[Opening RECORDS TO PROCESS section]
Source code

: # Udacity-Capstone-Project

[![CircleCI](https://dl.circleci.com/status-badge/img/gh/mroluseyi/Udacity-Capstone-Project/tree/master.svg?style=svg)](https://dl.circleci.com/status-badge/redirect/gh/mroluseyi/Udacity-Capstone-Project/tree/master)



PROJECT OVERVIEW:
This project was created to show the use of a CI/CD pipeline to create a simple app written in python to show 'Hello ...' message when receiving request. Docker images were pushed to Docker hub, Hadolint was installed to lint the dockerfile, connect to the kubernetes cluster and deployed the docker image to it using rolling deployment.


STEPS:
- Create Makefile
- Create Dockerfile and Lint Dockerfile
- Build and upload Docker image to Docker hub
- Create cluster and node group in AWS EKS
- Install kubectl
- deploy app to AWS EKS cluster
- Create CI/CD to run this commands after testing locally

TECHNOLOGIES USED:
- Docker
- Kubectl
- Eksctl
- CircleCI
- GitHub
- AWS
[Closing RECORDS TO PROCESS section]
• [TASK GOAL]:
All of the data above should be duplicated exactly.

• [OUTPUT FOR THIS TASK]:
Source code

: # Udacity-Capstone-Project

[![CircleCI](https://dl.circleci.com/status-badge/img/gh/mroluseyi/Udacity-Capstone-Project/tree/master.svg?style=svg)](https://dl.circleci.com/status-badge/redirect/gh/mroluseyi/Udacity-Capstone-Project/tree/master)



PROJECT OVERVIEW:
This project was created to show the use of a CI/CD pipeline to create a simple app written in python to show 'Hello ...' message when receiving request. Docker images were pushed to Docker hub, Hadolint was installed to lint the dockerfile, connect to the kubernetes cluster and deployed the docker image to it using rolling deployment.


STEPS:
- Create Makefile
- Create Dockerfile and Lint Dockerfile
- Build and upload Docker image to Docker hub
- Create cluster and node group in AWS EKS
- Install kubectl
- deploy app to AWS EKS cluster
- Create CI/CD to run this commands after testing locally

TECHNOLOGIES USED:
- Docker
- Kubectl
- Eksctl
- CircleCI
- GitHub
- AWS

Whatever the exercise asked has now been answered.